I just bought one last summer. Its all original down to the tires, even the inertubes say All State (I changed them so I can ride it safely), great bike and glad to see another one. I think the headlight is pretty rare, every one who sees the bike always asks me about it. I hope you can find one, and get the old Higgins back to its former glory.


----------



## HIGGINSFOREVER (Jan 21, 2014)

Man that is nice,Shows up as a 1957.Whats the story were did you find that.Looks like it just came out of the box.


----------



## Boris (Jan 21, 2014)

Cam said:


> View attachment 133413




I wouldn't kick this bike out of bed for eating crackers!


----------



## Cam (Jan 21, 2014)

HIGGINSFOREVER said:


> Man that is nice,Shows up as a 1957.Whats the story were did you find that.Looks like it just came out of the box.

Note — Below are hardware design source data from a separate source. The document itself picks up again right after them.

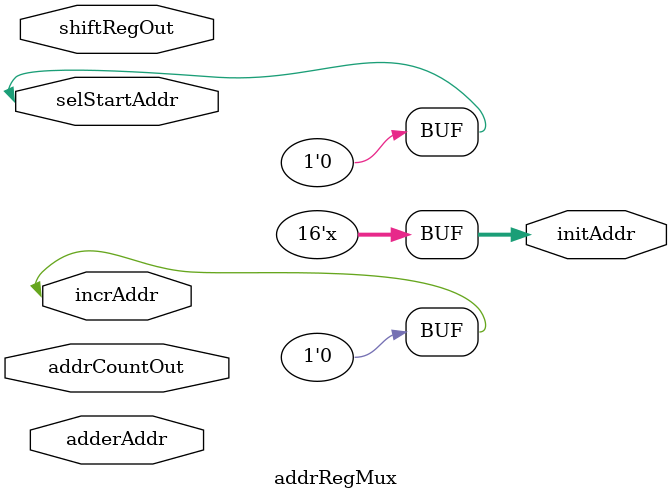
<source format=v>
module addrRegMux(initAddr, incrAddr, selStartAddr, addrCountOut, shiftRegOut, adderAddr);

output reg [15:0] initAddr;
input wire [15:0] addrCountOut, adderAddr, shiftRegOut;
input wire selStartAddr, incrAddr;

initial begin
	incrAddr = 0;
	selStartAddr = 0; 
end

always@(incrAddr or selStartAddr)
begin
	if(incrAddr)
	begin
		initAddr <= adderAddr;
	end
	else if(selStartAddr)
	begin
		initAddr <= shiftRegOut;
	end
end

endmodule
</source>
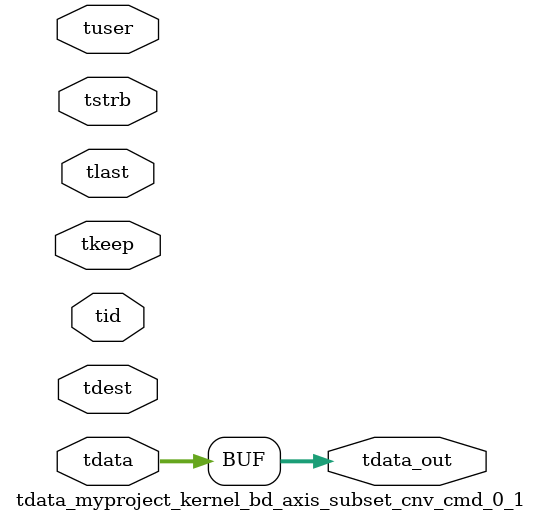
<source format=v>


`timescale 1ps/1ps

module tdata_myproject_kernel_bd_axis_subset_cnv_cmd_0_1 #
(
parameter C_S_AXIS_TDATA_WIDTH = 32,
parameter C_S_AXIS_TUSER_WIDTH = 0,
parameter C_S_AXIS_TID_WIDTH   = 0,
parameter C_S_AXIS_TDEST_WIDTH = 0,
parameter C_M_AXIS_TDATA_WIDTH = 32
)
(
input  [(C_S_AXIS_TDATA_WIDTH == 0 ? 1 : C_S_AXIS_TDATA_WIDTH)-1:0     ] tdata,
input  [(C_S_AXIS_TUSER_WIDTH == 0 ? 1 : C_S_AXIS_TUSER_WIDTH)-1:0     ] tuser,
input  [(C_S_AXIS_TID_WIDTH   == 0 ? 1 : C_S_AXIS_TID_WIDTH)-1:0       ] tid,
input  [(C_S_AXIS_TDEST_WIDTH == 0 ? 1 : C_S_AXIS_TDEST_WIDTH)-1:0     ] tdest,
input  [(C_S_AXIS_TDATA_WIDTH/8)-1:0 ] tkeep,
input  [(C_S_AXIS_TDATA_WIDTH/8)-1:0 ] tstrb,
input                                                                    tlast,
output [C_M_AXIS_TDATA_WIDTH-1:0] tdata_out
);

assign tdata_out = {tdata[103:0]};

endmodule


</source>
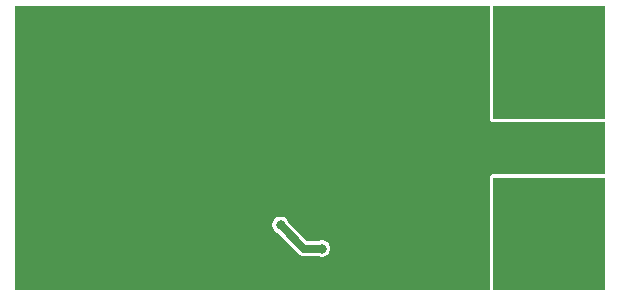
<source format=gbr>
%FSTAX23Y23*%
%MOIN*%
%SFA1B1*%

%IPPOS*%
%ADD28C,0.027559*%
%ADD30C,0.031496*%
%LNbuck-converter_copper_signal_bot-1*%
%LPD*%
G36*
X01988Y0059D02*
X01614D01*
Y00964*
X01988*
Y0059*
G37*
G36*
Y00019D02*
X01614D01*
Y00393*
X01988*
Y00019*
G37*
G36*
X01602Y0059D02*
X01603Y00585D01*
X01605Y00582*
X01609Y00579*
X01614Y00578*
X01988*
Y00405*
X01614*
X01609Y00404*
X01605Y00402*
X01603Y00398*
X01602Y00393*
Y00019*
X00019*
Y00964*
X01602*
Y0059*
G37*
%LNbuck-converter_copper_signal_bot-2*%
%LPC*%
G36*
X00909Y00263D02*
X00901D01*
X00894Y00261*
X00888Y00258*
X00883Y00253*
X00879Y00246*
X00877Y00239*
Y00232*
X00879Y00225*
X00883Y00219*
X00888Y00214*
X00894Y0021*
X00966Y00139*
X00971Y00135*
X00975Y00133*
X00977Y00132*
X00984Y00131*
X01033*
X01039Y00129*
X01046*
X01053Y00131*
X0106Y00135*
X01065Y0014*
X01068Y00146*
X0107Y00153*
Y00161*
X01068Y00168*
X01065Y00174*
X0106Y00179*
X01053Y00183*
X01046Y00185*
X01039*
X01033Y00183*
X00994*
X0093Y00247*
X00927Y00253*
X00922Y00258*
X00916Y00261*
X00909Y00263*
G37*
%LNbuck-converter_copper_signal_bot-3*%
%LPD*%
G54D28*
X00984Y00157D02*
X01043D01*
X00905Y00236D02*
X00984Y00157D01*
G54D30*
X01313Y00236D03*
X01289Y00187D03*
X00501Y00383D03*
X00477Y00433D03*
X00452Y00383D03*
X00477Y00334D03*
X00428Y00433D03*
Y00334D03*
X00378Y00433D03*
Y00334D03*
X00329D03*
X00255Y00383D03*
X0028Y00334D03*
X00231D03*
X00182D03*
X00816Y00462D03*
X00137Y00629D03*
X00905Y00236D03*
X01043Y00157D03*
X01653Y00059D03*
X01948Y00078D03*
Y00354D03*
X01653Y00925D03*
X01948D03*
Y00649D03*
M02*
</source>
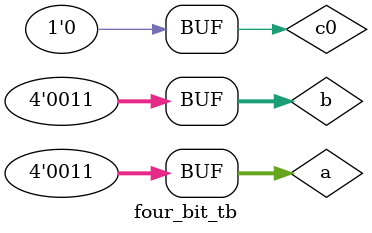
<source format=v>
`include "dut.v"
module four_bit_tb;
reg [3:0]a,b;
reg  c0;
wire [3:0]s;
wire c4;
four_bit_adder dut(a,b,c0,s,c4);
initial begin
#10 
#10 a=4'b0000;b=4'b0000;c0=1'b0; 
#10 a=4'b0001;b=4'b0001;
#10 a=4'b0010;b=4'b0010;
#10 a=4'b0011;b=4'b0011;
end
initial
$monitor("@time=[%0t],a=%0b,b=%0b,c0=%0b,s=%0b,c4=%0b",$time,a,b,c0,s,c4);
endmodule

</source>
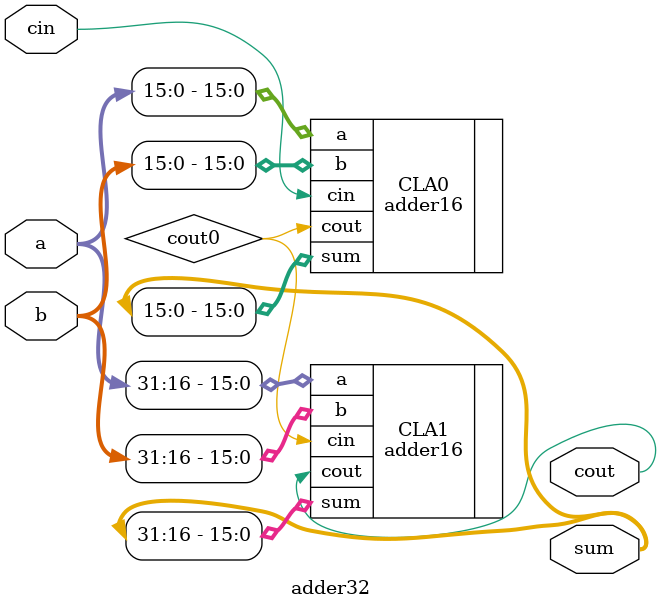
<source format=v>
`timescale 1ns / 10ps

module adder32(
	input [31:0] a,
	input [31:0] b,
	input wire cin,
	output wire[31:0] sum,
	output wire cout
	);
	
wire cout0;
adder16 CLA0(.a(a[15:0]),.b(b[15:0]),.cin(cin),.sum(sum[15:0]),.cout(cout0));
adder16 CLA1(.a(a[31:16]),.b(b[31:16]),.cin(cout0),.sum(sum[31:16]),.cout(cout));
  
endmodule
</source>
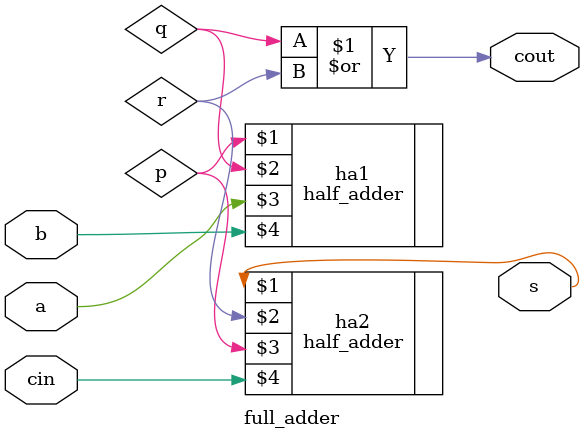
<source format=v>
module full_adder(s, cout, a, b, cin);
    	input a, b, cin;
    	output s, cout;
    	wire p, q, r;
    	half_adder ha1(p, q, a, b);
	    half_adder ha2(s, r, p, cin);
	    or(cout, q, r);
endmodule

</source>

I picked this one up in Kokomo, Indiana the story was a man bought this bike after he got out of the service, rode it around a little then it set in the garage untouched for years. When I saw it I knew I had to have it. The hubs and crank were covered in grease (thank God), it saved the chrome. All I did was give her a much needed cleaning, regreasing, and a good polish. Took her for a ride and I just fell in love. Some friends of mine really want this bike but its too good I cant let her go. Here is a befor picture.


----------



## HIGGINSFOREVER (Jan 21, 2014)

That's a keeper that's for sure.


----------



## Dr. Tankenstein (Jan 21, 2014)

WOW! That is is the best example of an original I've seen to date! Yep, I found the proper light (blue one from the girl's version, just need the bezel and lens. Looking at your bike, I'm not sure my wheelset is original. That's OK, both the hubs are trashed on mine, so  I picked up a set of NOS dropcenters and building a set of 'modern' wheels. Could you do me a HUGE favor and get a close up of the script on the tank and the decal on the side of the rack? The script appears to be gold with a black shadow and the ones on the rack look to be gold as well. Can you confirm that for me?
BTW, did I say WOW! What a gorgeous bike!
Cheers,
Dr. T


Sent from my iPad using Tapatalk


----------



## Cam (Jan 22, 2014)

Here are some pictures of the tank and rack, the script looks like a silverish pewter color with a navy blue shadow. The vents on the rack are white. Let me know if this helps or if you need more pictures. The hubs are Komet Super, says made in Germany. Thats good you found the light I have never seen another, but if I do I will definatly buy it.


----------



## Dr. Tankenstein (Jan 22, 2014)

Thanks for the pics Cam! They will definitely help!
Cheers,
Dr. T


Sent from my iPad using Tapatalk


----------



## vincev (Jan 22, 2014)

Thanks for the great pics>


----------